By Martin Popoff

Skid Row looked deeply skanked out, the whole band with wrecked hair, make-up, alt gear... except for new singer Johnny Solinger, who looked, and acted like a compact, efficient miniature of David Lee Roth. He sang great and was a tentative link to the idea of Baz and indeed the idea of the old Skid Row. Both a punk version (first tune) and faithful version of 'I Remember You' were delivered, along with a Ramones cover in tribute to dead Ramones. Skid Row was a close second in military mission and invasion and incursion to the manic Jackyl.

Vince Neil was not as bad as reports would have you believe. Cranking out the Crue hits, Vince did all of his usual old school stripper moves. First off, he wasn't all that carbo-loaded of a pantload-puffy as folks been saying. He didn't seem loaded either. As well, from inside stuff I've been told about how faked and recorded his vocals were, I really couldn't see where or how it could happen. I mean, it seemed pretty unpredictable when he would sing or whether he did the lame "no, you do it" mike to the crowd thing. It just didn't come off as a Britney moment, and as a result, his set was pretty good. His band was skanked like Skid Row, y'know, ironic, L.A. trash, faux art, corrupt rocker smashed pumpkin glam.

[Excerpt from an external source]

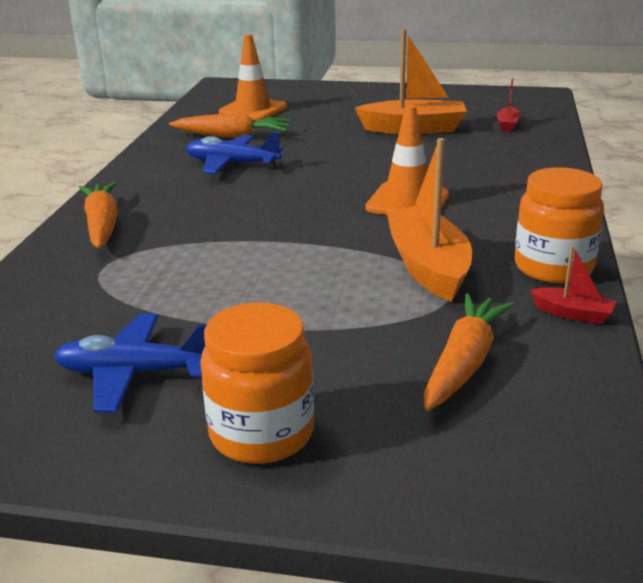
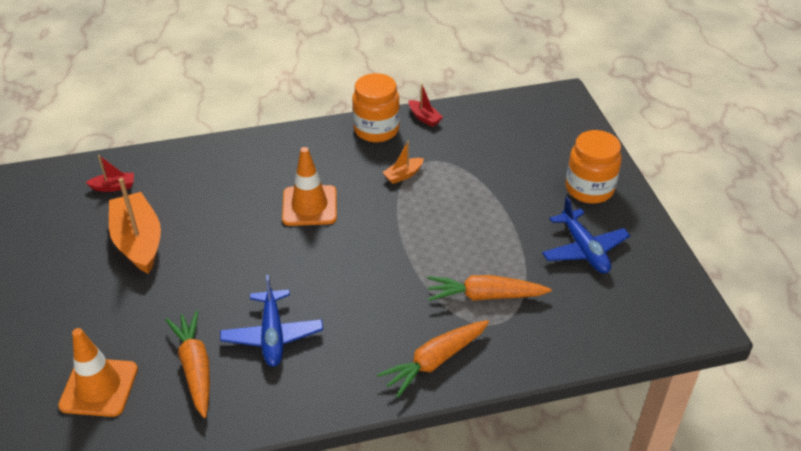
camera: 115 degrees left, 15 degrees up
orange boat [387,138,472,302] -> orange boat [382,141,424,184], size x0.47
orange carrot [424,293,515,411] -> orange carrot moved to [427,275,552,301]
red boat [530,245,616,324] -> red boat turned 135 degrees clockwise [409,84,443,127]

Vince took us from pleasantly hot New York upstate country redneck heat into darkness and brain cells were dying like the harming rays of the sun. Security was literally carrying guys out. Booze was king. The world was ending for the rich that day with a methodical relentless stock market march to the plumbed depths, and these Live Wires were going to follow, taunting and drooling those from better parts of the state, despite puffy, alcohol-ravaged hearts and fast-oncoming hangovers.